Provided information:
----
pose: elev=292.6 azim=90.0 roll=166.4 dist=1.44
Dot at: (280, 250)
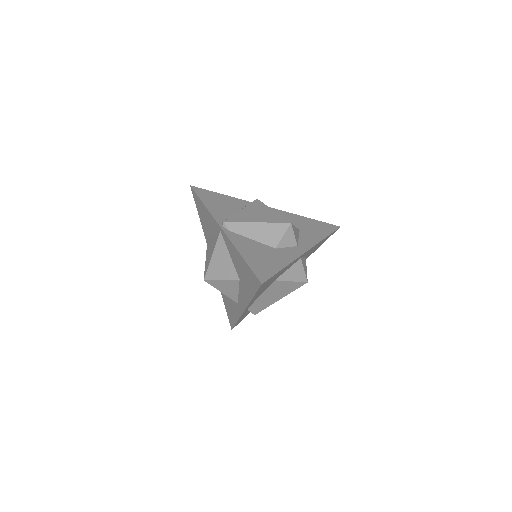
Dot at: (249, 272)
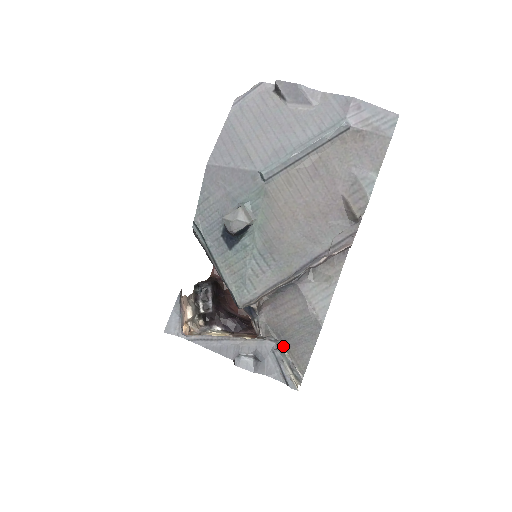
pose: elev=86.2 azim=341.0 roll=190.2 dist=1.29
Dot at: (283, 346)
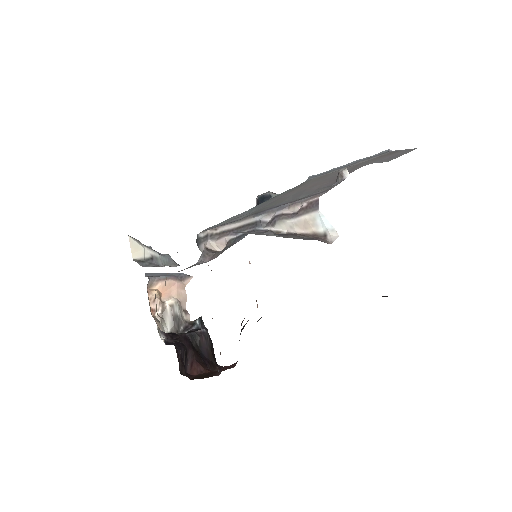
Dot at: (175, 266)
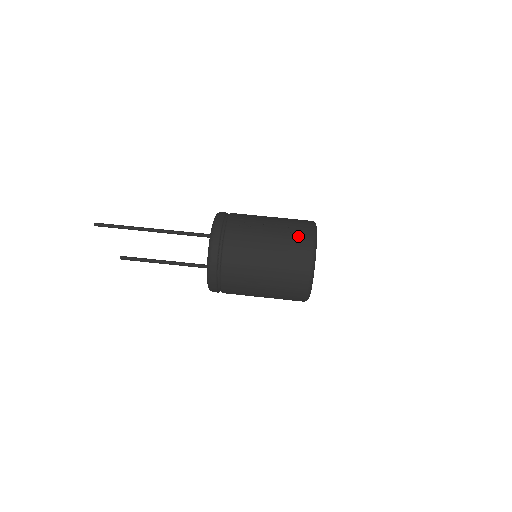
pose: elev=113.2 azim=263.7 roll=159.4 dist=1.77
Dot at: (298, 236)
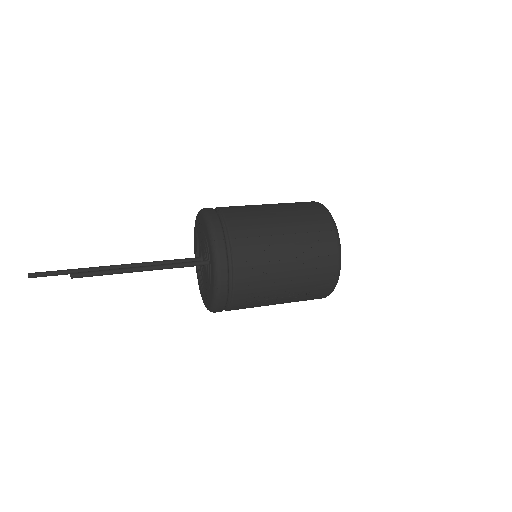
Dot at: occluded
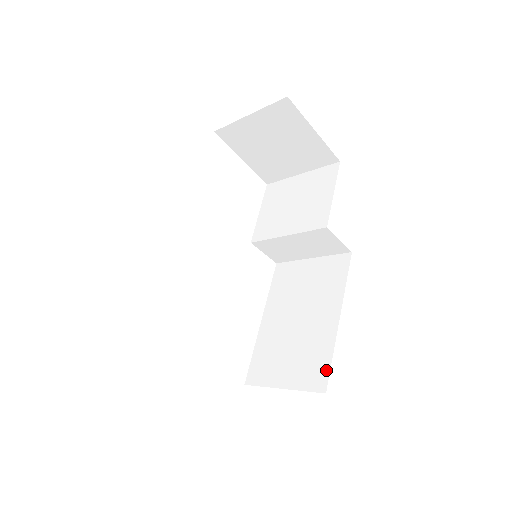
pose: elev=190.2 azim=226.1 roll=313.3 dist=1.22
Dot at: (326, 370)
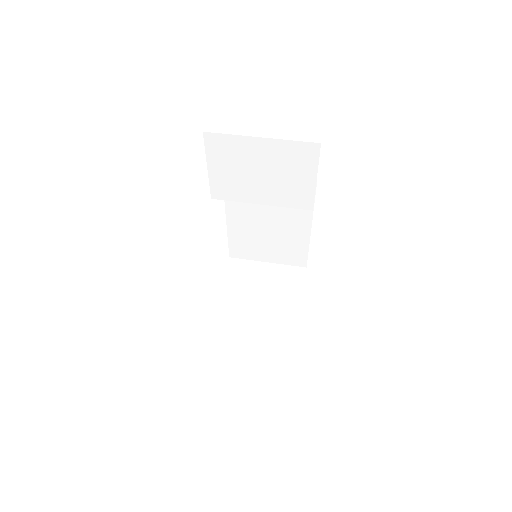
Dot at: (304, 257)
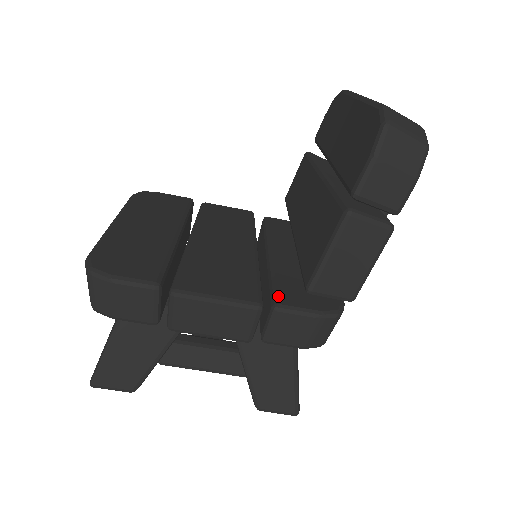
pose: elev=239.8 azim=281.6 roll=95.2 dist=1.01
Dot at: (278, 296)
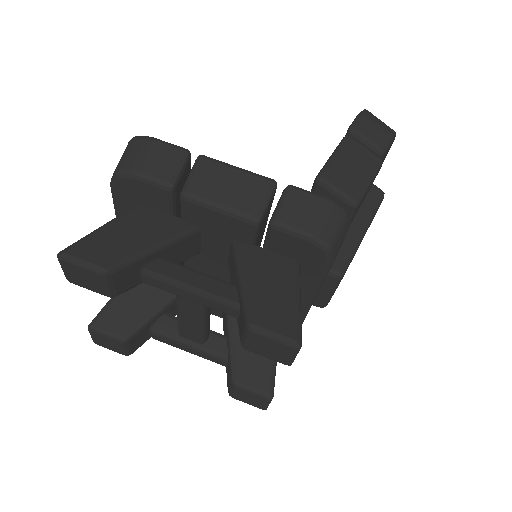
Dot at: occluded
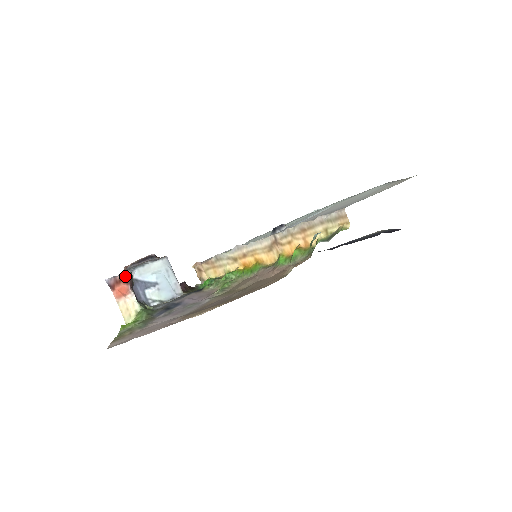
----
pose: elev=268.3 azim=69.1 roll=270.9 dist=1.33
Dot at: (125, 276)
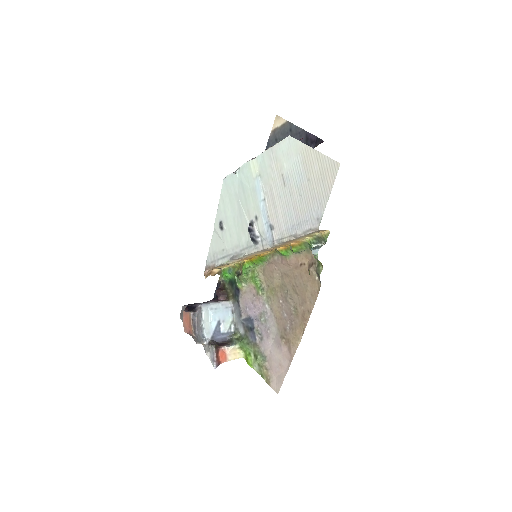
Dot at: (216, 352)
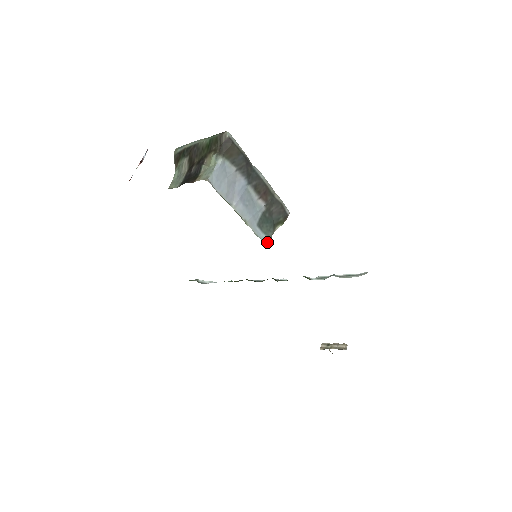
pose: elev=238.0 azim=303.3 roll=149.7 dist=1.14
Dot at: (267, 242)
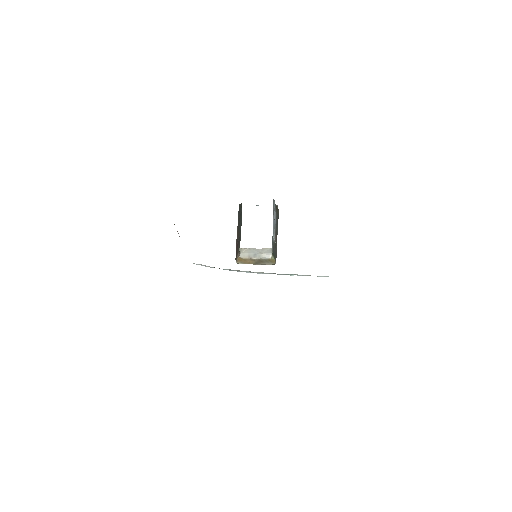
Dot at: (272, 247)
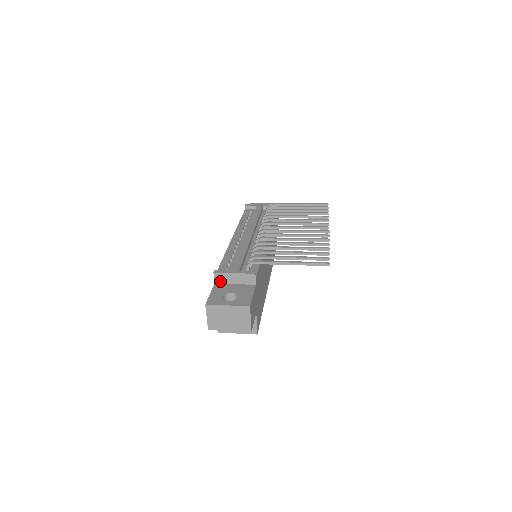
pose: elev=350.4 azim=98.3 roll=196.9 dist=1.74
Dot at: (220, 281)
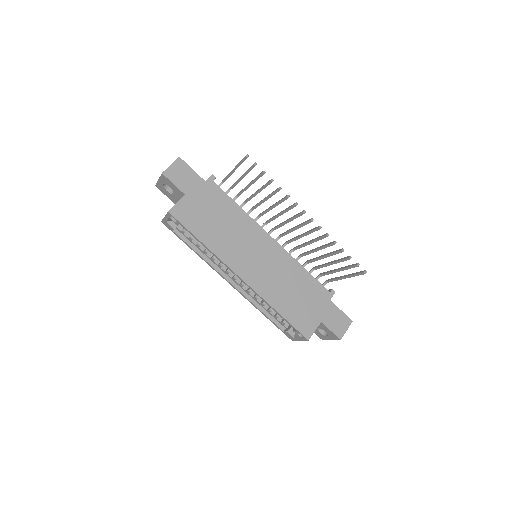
----
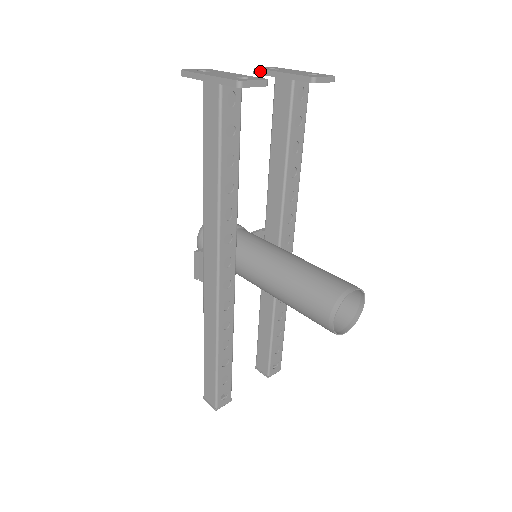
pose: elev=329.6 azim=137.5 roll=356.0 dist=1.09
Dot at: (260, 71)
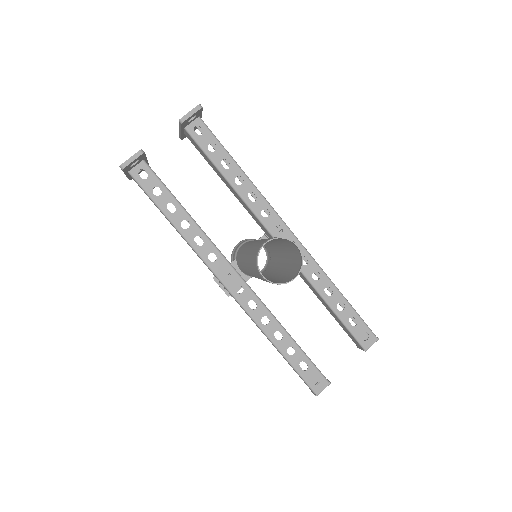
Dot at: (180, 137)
----
Exercise goal:
Pull out each line of the entries that contains the string "azim" and list those lines.

Solution below:
pose: elev=292.6 azim=90.0 roll=166.4 dist=1.44
pose: elev=86.2 azim=341.0 roll=190.2 dist=1.29
pose: elev=113.2 azim=263.7 roll=159.4 dist=1.77
pose: elev=190.2 azim=226.1 roll=313.3 dist=1.22
pose: elev=239.8 azim=281.6 roll=95.2 dist=1.01
pose: elev=268.3 azim=69.1 roll=270.9 dist=1.33
pose: elev=238.0 azim=303.3 roll=149.7 dist=1.14
pose: elev=350.4 azim=98.3 roll=196.9 dist=1.74
pose: elev=329.6 azim=137.5 roll=356.0 dist=1.09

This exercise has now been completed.